> [PROBLEM TO SOLVE] Return every line from the one with "ring mcp: (255, 868)" through the one with "pinky tip: (445, 1124)", inclusive, exactly as it appears below.
____
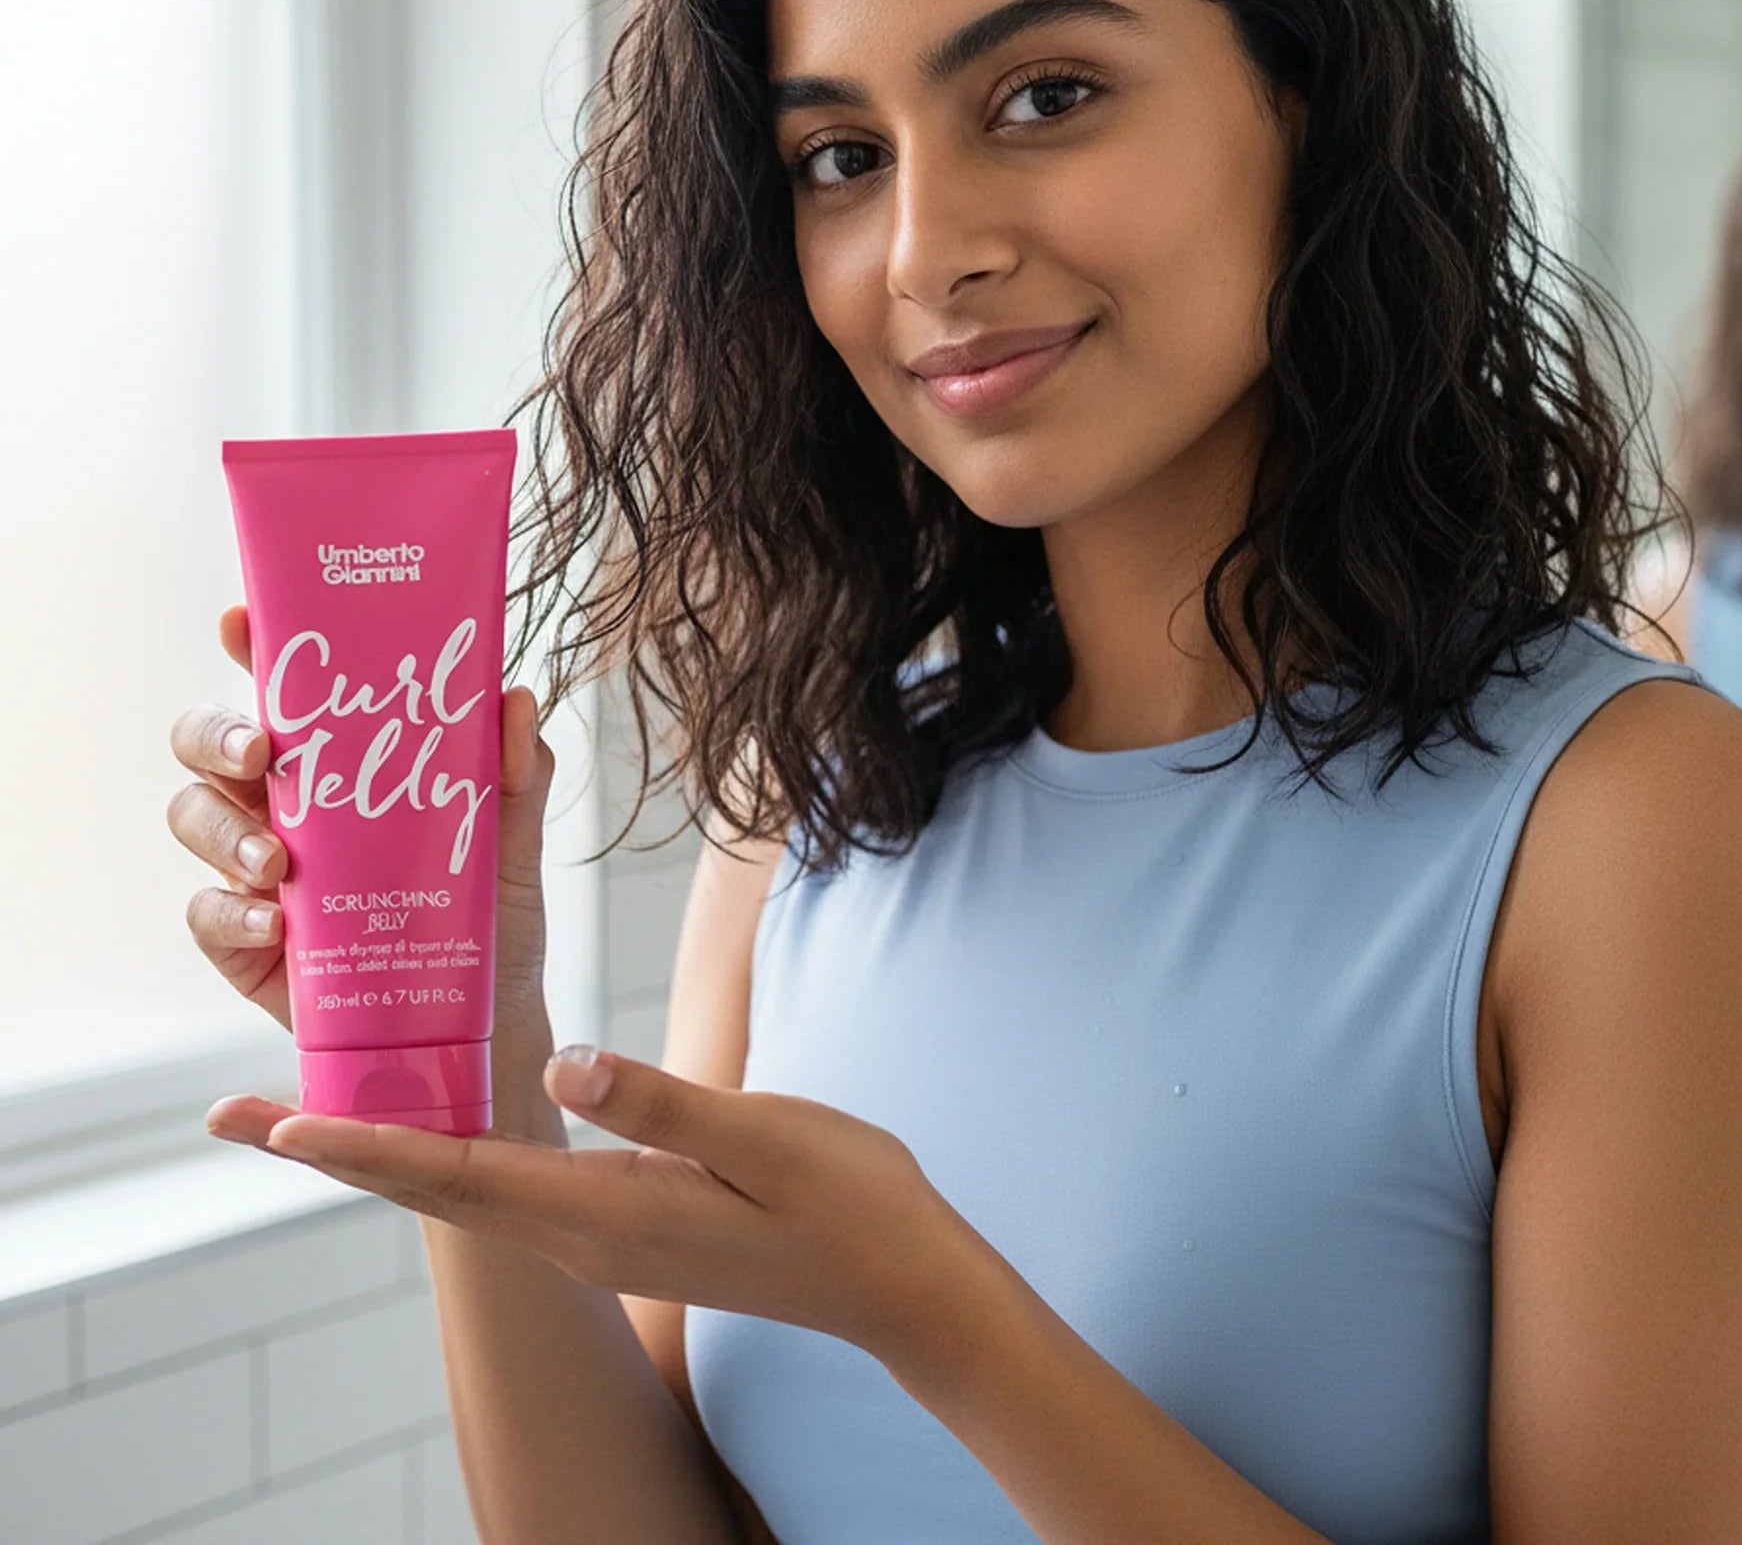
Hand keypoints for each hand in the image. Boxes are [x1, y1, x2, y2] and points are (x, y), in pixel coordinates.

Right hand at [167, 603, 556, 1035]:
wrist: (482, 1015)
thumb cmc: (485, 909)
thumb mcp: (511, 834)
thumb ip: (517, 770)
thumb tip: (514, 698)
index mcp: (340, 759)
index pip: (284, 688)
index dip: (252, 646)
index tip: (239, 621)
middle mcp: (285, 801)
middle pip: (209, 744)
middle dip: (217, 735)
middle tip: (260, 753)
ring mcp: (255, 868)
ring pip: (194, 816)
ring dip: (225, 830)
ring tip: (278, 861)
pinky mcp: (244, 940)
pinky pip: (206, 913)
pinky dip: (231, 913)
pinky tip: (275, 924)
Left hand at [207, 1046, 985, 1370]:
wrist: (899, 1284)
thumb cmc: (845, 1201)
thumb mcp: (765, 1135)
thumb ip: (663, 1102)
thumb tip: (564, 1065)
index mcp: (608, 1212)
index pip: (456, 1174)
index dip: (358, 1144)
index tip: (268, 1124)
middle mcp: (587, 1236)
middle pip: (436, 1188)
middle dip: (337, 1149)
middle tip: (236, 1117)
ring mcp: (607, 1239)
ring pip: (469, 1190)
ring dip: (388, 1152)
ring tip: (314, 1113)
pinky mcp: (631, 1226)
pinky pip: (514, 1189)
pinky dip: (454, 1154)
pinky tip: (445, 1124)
____
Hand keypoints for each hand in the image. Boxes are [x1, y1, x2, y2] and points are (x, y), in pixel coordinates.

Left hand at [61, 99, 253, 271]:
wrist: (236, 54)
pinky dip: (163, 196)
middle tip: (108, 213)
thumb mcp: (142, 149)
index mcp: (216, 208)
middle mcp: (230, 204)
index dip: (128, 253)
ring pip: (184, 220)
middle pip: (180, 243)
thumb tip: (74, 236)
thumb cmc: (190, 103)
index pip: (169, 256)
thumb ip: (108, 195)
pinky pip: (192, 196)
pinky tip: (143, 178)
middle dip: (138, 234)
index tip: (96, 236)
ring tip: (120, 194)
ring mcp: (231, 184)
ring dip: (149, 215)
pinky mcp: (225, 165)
____
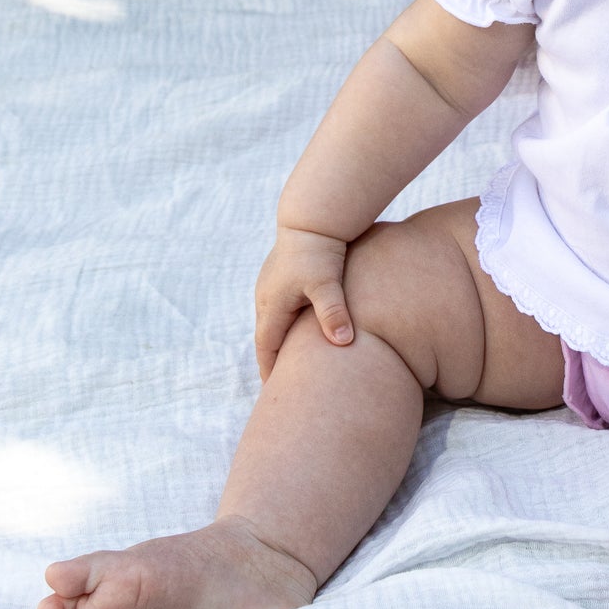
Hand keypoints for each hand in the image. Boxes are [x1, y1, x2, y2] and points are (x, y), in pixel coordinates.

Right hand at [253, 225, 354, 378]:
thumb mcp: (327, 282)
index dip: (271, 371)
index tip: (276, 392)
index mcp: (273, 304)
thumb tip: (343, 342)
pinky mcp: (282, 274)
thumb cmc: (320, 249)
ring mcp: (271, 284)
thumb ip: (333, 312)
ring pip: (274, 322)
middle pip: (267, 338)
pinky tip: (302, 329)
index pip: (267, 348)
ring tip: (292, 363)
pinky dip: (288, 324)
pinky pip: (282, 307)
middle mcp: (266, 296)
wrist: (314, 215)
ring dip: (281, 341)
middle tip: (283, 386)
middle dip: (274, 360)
____
> [COMPLETED EXERCISE]
ring mcp: (255, 868)
ring pip: (194, 816)
ring dip: (225, 830)
ring tip: (278, 861)
pinky mcp: (244, 940)
pinky pip: (206, 913)
pinky dip: (231, 913)
pinky tip: (275, 924)
Left hand at [207, 1046, 985, 1370]:
wrist: (899, 1284)
thumb cmc: (845, 1201)
thumb mcp: (765, 1135)
thumb ip: (663, 1102)
thumb tip: (564, 1065)
index mcp: (608, 1212)
index pip: (456, 1174)
index dip: (358, 1144)
index tip: (268, 1124)
middle mcp: (587, 1236)
middle pip: (436, 1188)
middle dip: (337, 1149)
middle tip: (236, 1117)
ring mcp: (607, 1239)
ring pip: (469, 1190)
ring dip: (388, 1152)
ring tip: (314, 1113)
pinky mcp: (631, 1226)
pinky pip: (514, 1189)
pinky dip: (454, 1154)
pinky tip: (445, 1124)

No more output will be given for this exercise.